*** Opening Data extract ***

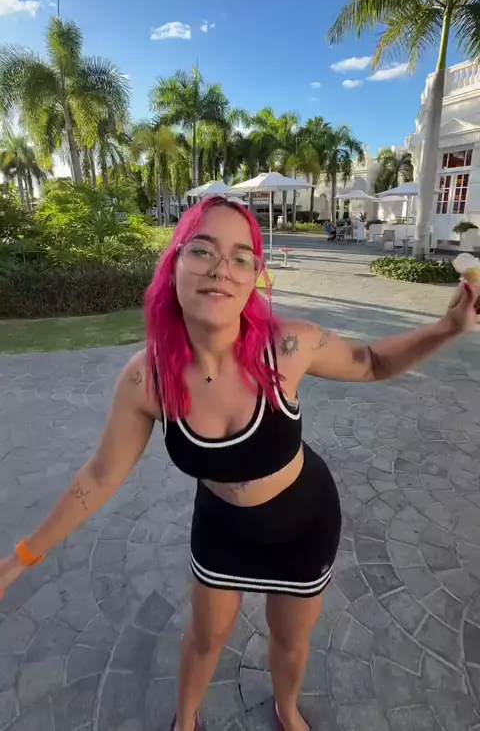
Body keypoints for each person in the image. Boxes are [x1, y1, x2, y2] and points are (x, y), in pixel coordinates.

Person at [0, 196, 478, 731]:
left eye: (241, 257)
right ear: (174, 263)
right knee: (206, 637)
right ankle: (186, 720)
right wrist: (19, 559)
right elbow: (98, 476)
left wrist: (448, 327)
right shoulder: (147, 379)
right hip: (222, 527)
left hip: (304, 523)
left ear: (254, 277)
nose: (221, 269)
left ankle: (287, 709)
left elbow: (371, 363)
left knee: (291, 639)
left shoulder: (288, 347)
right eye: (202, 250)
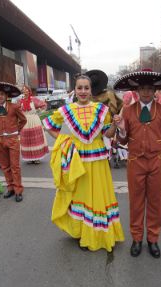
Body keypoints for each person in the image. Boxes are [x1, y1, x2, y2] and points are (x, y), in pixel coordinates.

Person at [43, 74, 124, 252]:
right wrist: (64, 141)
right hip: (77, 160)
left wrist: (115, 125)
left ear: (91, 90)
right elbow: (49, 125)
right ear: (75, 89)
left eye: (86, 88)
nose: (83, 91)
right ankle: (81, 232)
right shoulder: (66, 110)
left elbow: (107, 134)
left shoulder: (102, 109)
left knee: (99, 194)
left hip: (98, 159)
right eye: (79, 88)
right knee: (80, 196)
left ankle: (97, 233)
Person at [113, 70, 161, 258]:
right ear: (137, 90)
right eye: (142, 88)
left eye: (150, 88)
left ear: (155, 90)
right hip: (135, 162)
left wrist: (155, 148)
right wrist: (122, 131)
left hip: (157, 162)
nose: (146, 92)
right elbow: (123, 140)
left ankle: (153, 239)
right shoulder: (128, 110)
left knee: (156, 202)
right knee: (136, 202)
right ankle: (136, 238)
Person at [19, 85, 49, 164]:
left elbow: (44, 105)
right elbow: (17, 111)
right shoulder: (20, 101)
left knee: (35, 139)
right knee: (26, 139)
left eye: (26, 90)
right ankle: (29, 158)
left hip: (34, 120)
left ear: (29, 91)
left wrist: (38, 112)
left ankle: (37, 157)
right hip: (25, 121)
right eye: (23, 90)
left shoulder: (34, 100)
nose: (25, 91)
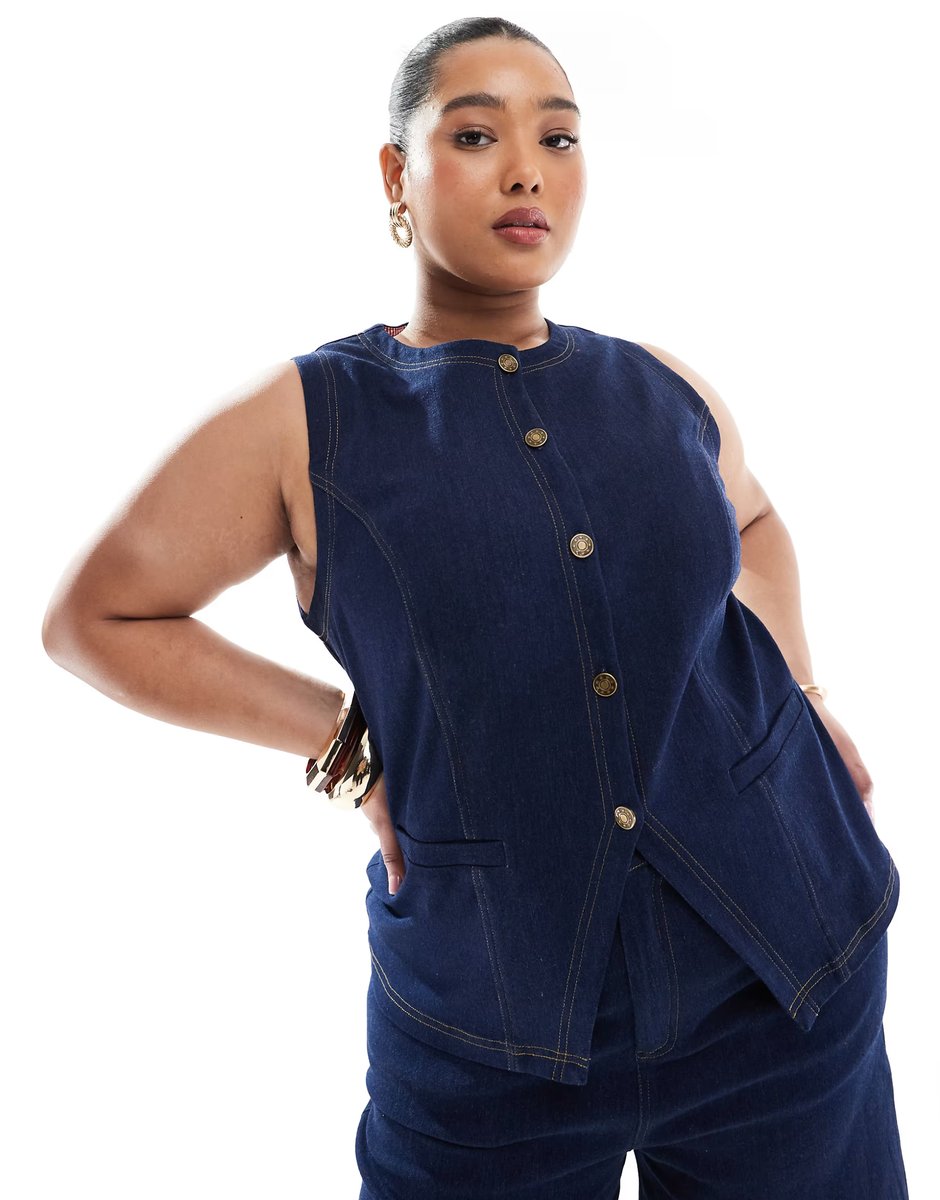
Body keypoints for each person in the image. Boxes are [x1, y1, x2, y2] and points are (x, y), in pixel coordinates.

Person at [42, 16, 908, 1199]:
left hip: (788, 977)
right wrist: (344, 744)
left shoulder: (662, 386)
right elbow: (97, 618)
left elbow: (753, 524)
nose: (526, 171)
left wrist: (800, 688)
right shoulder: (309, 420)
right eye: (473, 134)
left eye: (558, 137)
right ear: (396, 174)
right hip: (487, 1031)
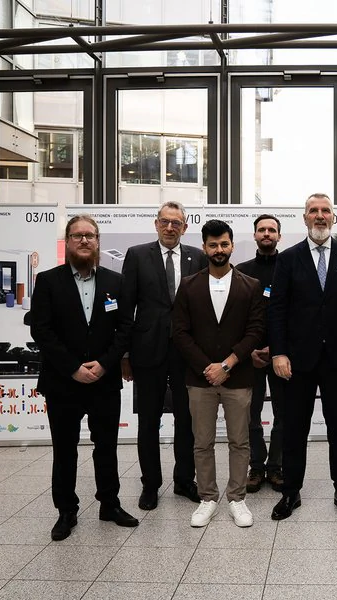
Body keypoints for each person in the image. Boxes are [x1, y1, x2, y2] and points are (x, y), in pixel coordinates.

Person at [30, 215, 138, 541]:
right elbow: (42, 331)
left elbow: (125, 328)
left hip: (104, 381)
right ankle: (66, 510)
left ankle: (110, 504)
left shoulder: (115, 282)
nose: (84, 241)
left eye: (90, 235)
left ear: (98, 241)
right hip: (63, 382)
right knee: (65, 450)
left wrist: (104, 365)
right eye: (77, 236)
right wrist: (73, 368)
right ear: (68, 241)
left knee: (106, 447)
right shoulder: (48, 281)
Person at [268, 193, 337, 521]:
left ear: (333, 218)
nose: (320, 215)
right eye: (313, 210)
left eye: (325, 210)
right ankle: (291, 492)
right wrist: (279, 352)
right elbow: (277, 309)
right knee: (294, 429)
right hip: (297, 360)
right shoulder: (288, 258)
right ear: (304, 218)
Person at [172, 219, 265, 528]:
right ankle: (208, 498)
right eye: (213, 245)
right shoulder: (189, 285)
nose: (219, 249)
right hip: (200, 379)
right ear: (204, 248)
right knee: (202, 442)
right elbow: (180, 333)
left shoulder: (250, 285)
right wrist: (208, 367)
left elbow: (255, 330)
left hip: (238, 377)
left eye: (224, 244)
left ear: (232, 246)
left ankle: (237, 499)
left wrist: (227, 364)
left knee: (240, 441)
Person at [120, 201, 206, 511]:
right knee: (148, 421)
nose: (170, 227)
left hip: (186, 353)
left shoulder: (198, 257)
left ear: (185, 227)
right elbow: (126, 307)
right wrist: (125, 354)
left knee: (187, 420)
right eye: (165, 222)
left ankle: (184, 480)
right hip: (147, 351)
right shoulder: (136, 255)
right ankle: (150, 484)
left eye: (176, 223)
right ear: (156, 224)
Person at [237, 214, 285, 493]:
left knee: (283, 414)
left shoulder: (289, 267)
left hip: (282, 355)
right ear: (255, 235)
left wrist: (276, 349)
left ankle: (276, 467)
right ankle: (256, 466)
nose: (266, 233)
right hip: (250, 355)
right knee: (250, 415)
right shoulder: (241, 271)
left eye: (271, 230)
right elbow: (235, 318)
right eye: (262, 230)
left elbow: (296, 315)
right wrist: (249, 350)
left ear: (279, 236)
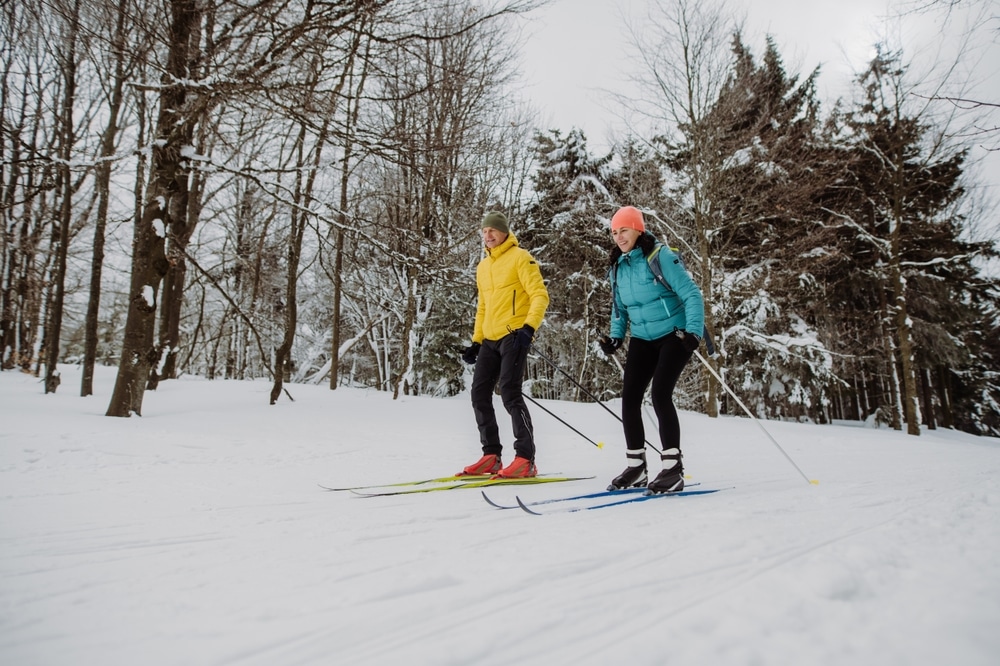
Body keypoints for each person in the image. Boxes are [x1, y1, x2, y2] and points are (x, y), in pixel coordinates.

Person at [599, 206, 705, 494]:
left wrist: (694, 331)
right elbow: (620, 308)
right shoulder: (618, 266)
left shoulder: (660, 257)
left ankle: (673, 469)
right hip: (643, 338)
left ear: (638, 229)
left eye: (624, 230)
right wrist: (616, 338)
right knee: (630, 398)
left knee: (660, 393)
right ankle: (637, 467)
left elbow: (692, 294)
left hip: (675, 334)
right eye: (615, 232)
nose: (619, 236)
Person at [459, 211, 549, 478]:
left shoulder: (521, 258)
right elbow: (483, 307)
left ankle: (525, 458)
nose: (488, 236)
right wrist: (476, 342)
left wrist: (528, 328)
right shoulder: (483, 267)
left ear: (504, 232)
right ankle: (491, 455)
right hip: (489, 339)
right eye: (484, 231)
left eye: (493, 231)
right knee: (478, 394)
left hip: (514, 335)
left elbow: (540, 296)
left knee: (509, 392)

*** Closing Data extract ***

Output the data above in full and exactly, with every image left out.

Body keypoints for each person in the image. Boxes are [x1, y1, x2, y2] and points are (x, y), in pixel coordinates.

Person at [0, 196, 478, 731]:
left eye: (241, 257)
right ear: (174, 263)
right knee: (206, 637)
right ankle: (186, 720)
right wrist: (19, 559)
right elbow: (98, 476)
left wrist: (448, 327)
right shoulder: (147, 379)
right hip: (222, 527)
left hip: (304, 523)
left ear: (254, 277)
nose: (221, 269)
left ankle: (287, 709)
left elbow: (371, 363)
left knee: (291, 639)
left shoulder: (288, 347)
right eye: (202, 250)
Body keypoints for each person in the image. Boxes are [x1, y1, x2, y2] and points are (x, y), in pixel coordinates.

Person at [43, 74, 124, 252]:
right wrist: (64, 141)
right hip: (77, 160)
left wrist: (115, 125)
left ear: (91, 90)
right elbow: (49, 125)
right ear: (75, 89)
left eye: (86, 88)
nose: (83, 91)
right ankle: (81, 232)
right shoulder: (66, 110)
left elbow: (107, 134)
left shoulder: (102, 109)
left knee: (99, 194)
left hip: (98, 159)
right eye: (79, 88)
right knee: (80, 196)
left ankle: (97, 233)
Person at [113, 70, 161, 258]:
right ear: (137, 90)
right eye: (142, 88)
left eye: (150, 88)
left ear: (155, 90)
right hip: (135, 162)
left wrist: (155, 148)
right wrist: (122, 131)
left hip: (157, 162)
nose: (146, 92)
right elbow: (123, 140)
left ankle: (153, 239)
right shoulder: (128, 110)
left knee: (156, 202)
right knee: (136, 202)
right ankle: (136, 238)
Person at [19, 85, 49, 164]:
left elbow: (44, 105)
right elbow: (17, 111)
right shoulder: (20, 101)
left knee: (35, 139)
right knee: (26, 139)
left eye: (26, 90)
right ankle: (29, 158)
left hip: (34, 120)
left ear: (29, 91)
left wrist: (38, 112)
left ankle: (37, 157)
right hip: (25, 121)
right eye: (23, 90)
left shoulder: (34, 100)
nose: (25, 91)
Body keypoints for each person in the image. Boxes are [x1, y1, x2, y2] and points are (x, y), in pixel coordinates.

Person at [42, 16, 908, 1199]:
left hip: (788, 977)
right wrist: (344, 744)
left shoulder: (662, 386)
right elbow: (97, 618)
left elbow: (753, 524)
nose: (526, 171)
left wrist: (800, 688)
right shoulder: (309, 420)
right eye: (473, 134)
left eye: (558, 137)
right ear: (396, 174)
right hip: (487, 1031)
Body keypoints for each person in the image. Boxes are [x1, y1, x2, y2] and points are (x, y), in pixel coordinates.

Person at [30, 215, 138, 541]:
right elbow: (42, 331)
left elbow: (125, 328)
left hip: (104, 381)
right ankle: (66, 510)
left ankle: (110, 504)
left shoulder: (115, 282)
nose: (84, 241)
left eye: (90, 235)
left ear: (98, 241)
right hip: (63, 382)
right knee: (65, 450)
left wrist: (104, 365)
right eye: (77, 236)
right wrist: (73, 368)
right ear: (68, 241)
left knee: (106, 447)
right shoulder: (48, 281)
Person at [268, 193, 337, 521]:
left ear: (333, 218)
nose: (320, 215)
right eye: (313, 210)
left eye: (325, 210)
right ankle: (291, 492)
right wrist: (279, 352)
right elbow: (277, 309)
right knee: (294, 429)
right hip: (297, 360)
right shoulder: (288, 258)
right ear: (304, 218)
Person at [172, 219, 265, 528]:
right ankle: (208, 498)
right eye: (213, 245)
right shoulder: (189, 285)
nose: (219, 249)
right hip: (200, 379)
right ear: (204, 248)
right knee: (202, 442)
right elbow: (180, 333)
left shoulder: (250, 285)
right wrist: (208, 367)
left elbow: (255, 330)
left hip: (238, 377)
left eye: (224, 244)
left ear: (232, 246)
left ankle: (237, 499)
left wrist: (227, 364)
left knee: (240, 441)
Person at [120, 201, 206, 511]:
right knee: (148, 421)
nose: (170, 227)
left hip: (186, 353)
left shoulder: (198, 257)
left ear: (185, 227)
right elbow: (126, 307)
right wrist: (125, 354)
left knee: (187, 420)
right eye: (165, 222)
left ankle: (184, 480)
right hip: (147, 351)
right shoulder: (136, 255)
right ankle: (150, 484)
left eye: (176, 223)
right ear: (156, 224)
Person at [237, 214, 285, 493]:
left knee: (283, 414)
left shoulder: (289, 267)
left hip: (282, 355)
right ear: (255, 235)
left wrist: (276, 349)
left ankle: (276, 467)
right ankle: (256, 466)
nose: (266, 233)
right hip: (250, 355)
right knee: (250, 415)
right shoulder: (241, 271)
left eye: (271, 230)
right elbow: (235, 318)
right eye: (262, 230)
left elbow: (296, 315)
right wrist: (249, 350)
left ear: (279, 236)
Body keypoints for each person in the image. Boxes are [x1, y1, x2, y2] and points are (x, y), in pixel coordinates.

Person at [599, 206, 705, 494]:
left wrist: (694, 331)
right elbow: (620, 308)
right shoulder: (618, 266)
left shoulder: (660, 257)
left ankle: (673, 469)
right hip: (643, 338)
left ear: (638, 229)
left eye: (624, 230)
right wrist: (616, 338)
right knee: (630, 398)
left knee: (660, 393)
right ankle: (637, 467)
left elbow: (692, 294)
left hip: (675, 334)
right eye: (615, 232)
nose: (619, 236)
Person at [459, 211, 549, 478]:
left shoulder: (521, 258)
right elbow: (483, 307)
left ankle: (525, 458)
nose: (488, 236)
right wrist: (476, 342)
left wrist: (528, 328)
right shoulder: (483, 267)
left ear: (504, 232)
right ankle: (491, 455)
right hip: (489, 339)
right eye: (484, 231)
left eye: (493, 231)
right knee: (478, 394)
left hip: (514, 335)
left elbow: (540, 296)
left knee: (509, 392)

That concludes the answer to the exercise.